Directions for this task
Report every line of the records that contains the word "Ventanilla", copying each such line in full. Treat uppercase and lowercase as different.

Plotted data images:
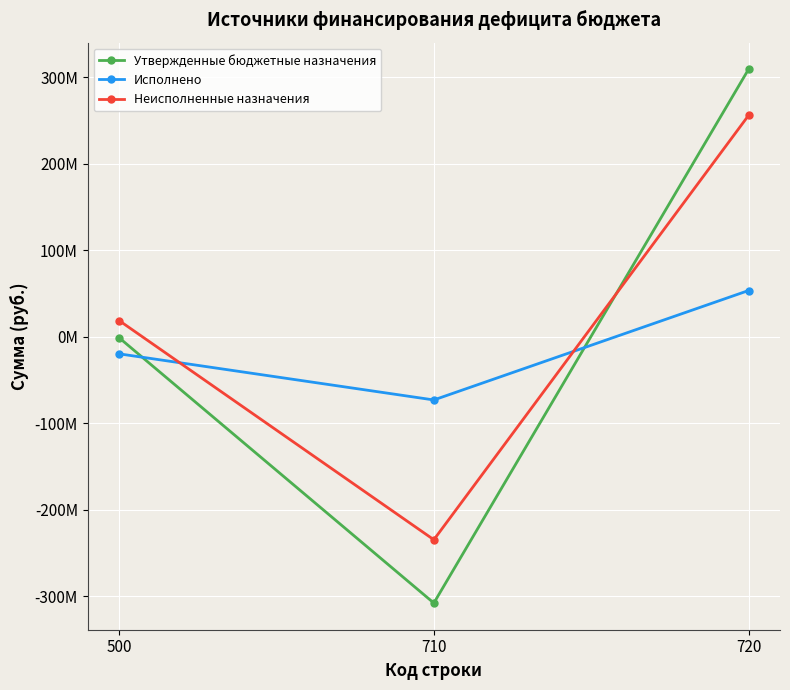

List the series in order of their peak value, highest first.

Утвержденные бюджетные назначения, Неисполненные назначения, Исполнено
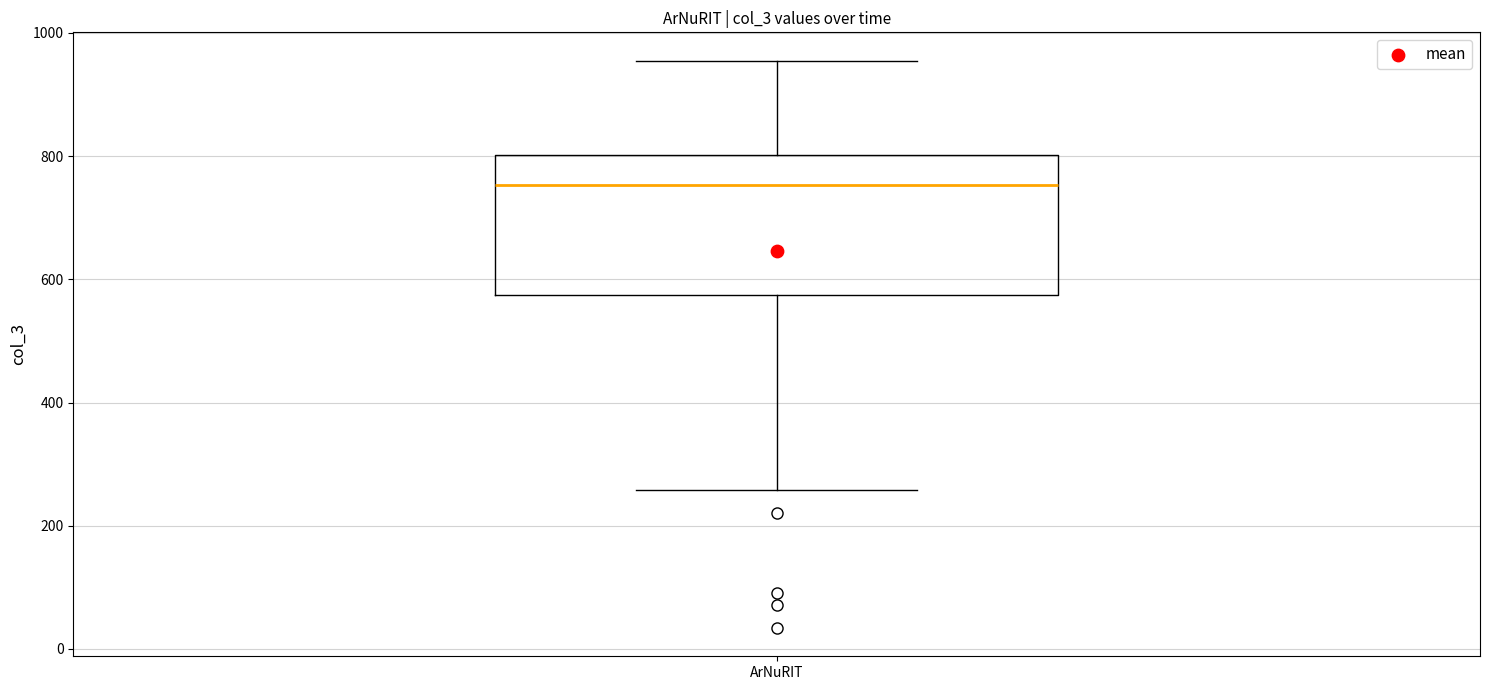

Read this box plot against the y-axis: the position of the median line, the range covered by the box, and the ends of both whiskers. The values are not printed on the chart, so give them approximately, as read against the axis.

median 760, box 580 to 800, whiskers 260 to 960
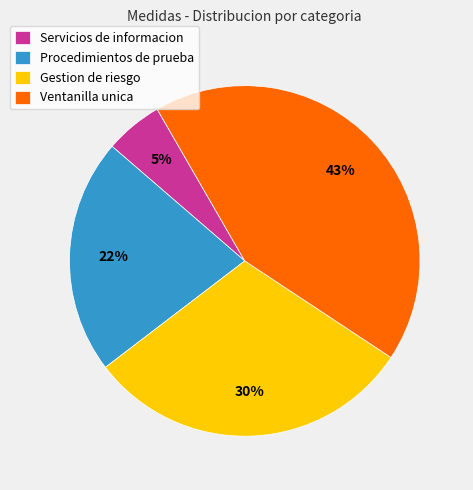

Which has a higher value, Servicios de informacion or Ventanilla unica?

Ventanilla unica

The completed task
Which has a higher value, Servicios de informacion or Ventanilla unica?
Ventanilla unica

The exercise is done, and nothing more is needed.